So i'm not so hot with taking photos on the same day every week... so i figured i'll take them when i take them and you'll get to see them whenever that is! So smile... be happy!
So here's me at 32wks and 2 days.
And the BELLY for all you sickos that think this is cute...
(Yeah that's my Chucky smile i think)
So i'm at the yes i look pregnant and i feel like a whale stage. I don't feel fat because of my belly. I feel fat because of my thighs, my arms, my swollen feet and hands. I feel fat because it's hard to move off the couch or even roll over.
This is me getting off the couch unassisted: roll until i'm off... roll until i'm on my hands and knees, and use everything within my reach that is stable to help me push myself up.

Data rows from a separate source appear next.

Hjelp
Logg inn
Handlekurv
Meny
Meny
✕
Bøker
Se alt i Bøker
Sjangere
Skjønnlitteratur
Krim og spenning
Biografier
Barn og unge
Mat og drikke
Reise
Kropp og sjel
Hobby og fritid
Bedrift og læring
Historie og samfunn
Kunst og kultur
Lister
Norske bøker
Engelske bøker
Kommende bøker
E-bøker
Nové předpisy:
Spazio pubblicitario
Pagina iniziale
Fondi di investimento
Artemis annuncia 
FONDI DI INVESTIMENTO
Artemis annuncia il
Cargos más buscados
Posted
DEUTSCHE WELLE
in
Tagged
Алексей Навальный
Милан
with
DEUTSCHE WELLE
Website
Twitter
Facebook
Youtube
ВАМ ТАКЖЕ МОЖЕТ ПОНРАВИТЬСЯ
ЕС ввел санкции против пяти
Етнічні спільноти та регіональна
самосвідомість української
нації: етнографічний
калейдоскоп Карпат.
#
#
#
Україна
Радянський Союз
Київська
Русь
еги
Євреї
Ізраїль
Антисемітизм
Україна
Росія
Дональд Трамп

Chris even made the comments last night when i asked for help "How come you can lay down so easily but not get up just as easy?" my reply: "Because laying down equals falling and getting up requires abs, which i don't have anymore"... he didn't mean anything by it BUT i just keep getting more and more depressed about the state of myself.

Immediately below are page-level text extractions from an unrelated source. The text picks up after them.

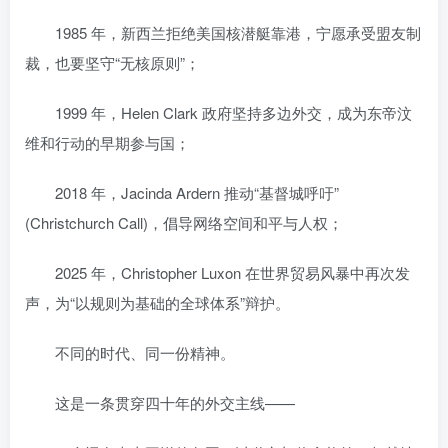
1985 年，新西兰拒绝美国核潜艇靠港，宁愿承受盟友制
裁，也要坚守“无核原则”；
1999 年，Helen Clark 政府坚持多边外交，成为东帝汶
维和行动的早期参与国；
2018 年，Jacinda Ardern 推动“基督城呼吁”
(Christchurch Call)，倡导网络空间和平与人权；
2025 年，Christopher Luxon 在世界贸易风暴中再次发
声，为“以规则为基础的全球体系”辩护。
不同的时代、同一份精神。
这是一条贯穿四十年的外交主线——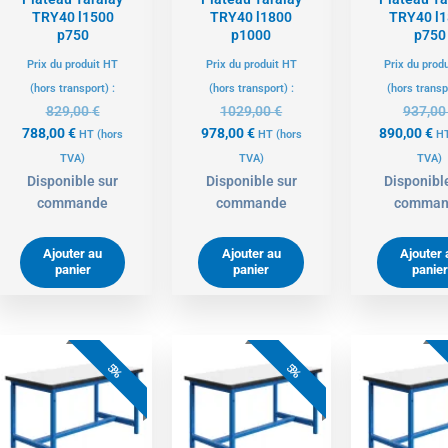
TRY40 l1500
TRY40 l1800
TRY40 l
p750
p1000
p750
Prix du produit HT
Prix du produit HT
Prix du prod
(hors transport) :
(hors transport) :
(hors transp
829,00
€
1029,00
€
937,0
788,00
€
978,00
€
890,00
€
HT
(hors
HT
(hors
H
TVA)
TVA)
TVA)
Disponible sur
Disponible sur
Disponibl
commande
commande
comman
Ajouter au
Ajouter au
Ajouter 
panier
panier
panier
Le
Le
Le
Le
L
prix
prix
prix
prix
pr
5%
5%
actuel
initial
actuel
initial
ac
est :
était :
est :
était :
es
1146,00 €.
1206,00 €.
1039,00 €.
1094,00 €.
70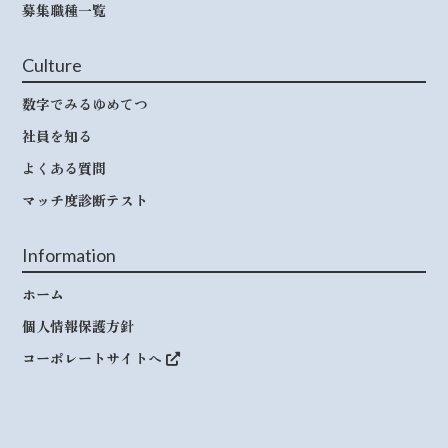
募集職種一覧
Culture
数字でみるゆめてつ
社員を知る
よくある質問
マッチ度診断テスト
Information
ホーム
個人情報保護方針
コーポレートサイトへ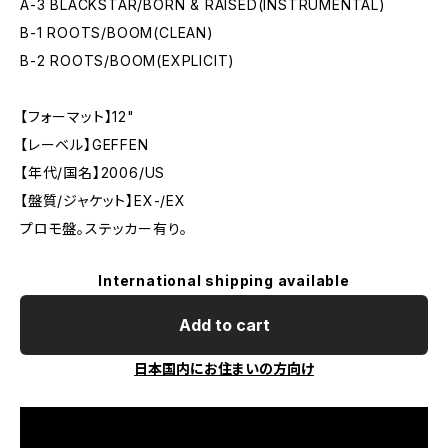
A-3 BLACKSTAR/BORN & RAISED(INSTRUMENTAL)
B-1 ROOTS/BOOM(CLEAN)
B-2 ROOTS/BOOM(EXPLICIT)
【フォーマット】12"
【レーベル】GEFFEN
【年代/国名】2006/US
【盤質/ジャケット】EX-/EX
プロモ盤。ステッカー有り。
International shipping available
Add to cart
日本国内にお住まいの方向け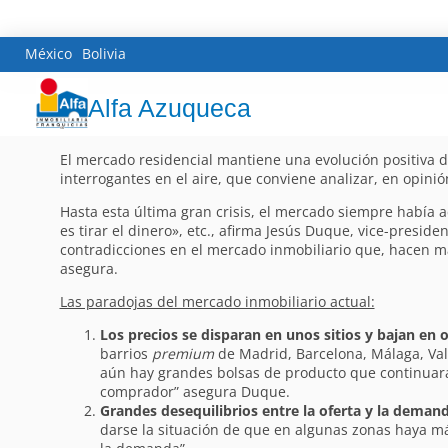
México
Bolivia
Alfa Azuqueca
El mercado residencial mantiene una evolución positiva de
interrogantes en el aire, que conviene analizar, en opinió
Hasta esta última gran crisis, el mercado siempre había 
es tirar el dinero», etc., afirma Jesús Duque, vice-presid
contradicciones en el mercado inmobiliario que, hacen m
asegura.
Las paradojas del mercado inmobiliario actual:
Los precios se disparan en unos sitios y bajan en o
barrios
premium
de Madrid, Barcelona, Málaga, Valen
aún hay grandes bolsas de producto que continuar
comprador” asegura Duque.
Grandes desequilibrios entre la oferta y la demand
darse la situación de que en algunas zonas haya m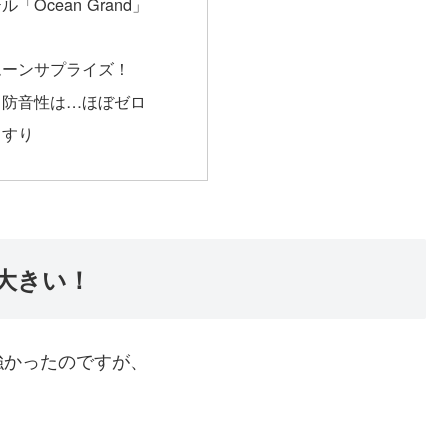
「Ocean Grand」
ムーンサプライズ！
：防音性は…ほぼゼロ
っすり
大きい！
強かったのですが、
。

i LOVE kinsley and feeling her (well most of the time) and watching her move. It's all so worth it in the end but i FEEL LIKE A FAT COW! I can't wear most shoes anymore without pain, i can't walk without waddling, i can't even wipe after using the restroom without having issues! YES you heard me! Wiping gets hard to do too!
Sometimes i have dreams where my belly is gone and i'm toned again (no not like i was never pregnant or Kinsley never existed) just i could wear BELTS again. I could TUCK IN A SHIRT! I could put socks and underwear on without grunting!
I really just want to feel pretty again...but today i just want to go home and cry that i'm a fat whale!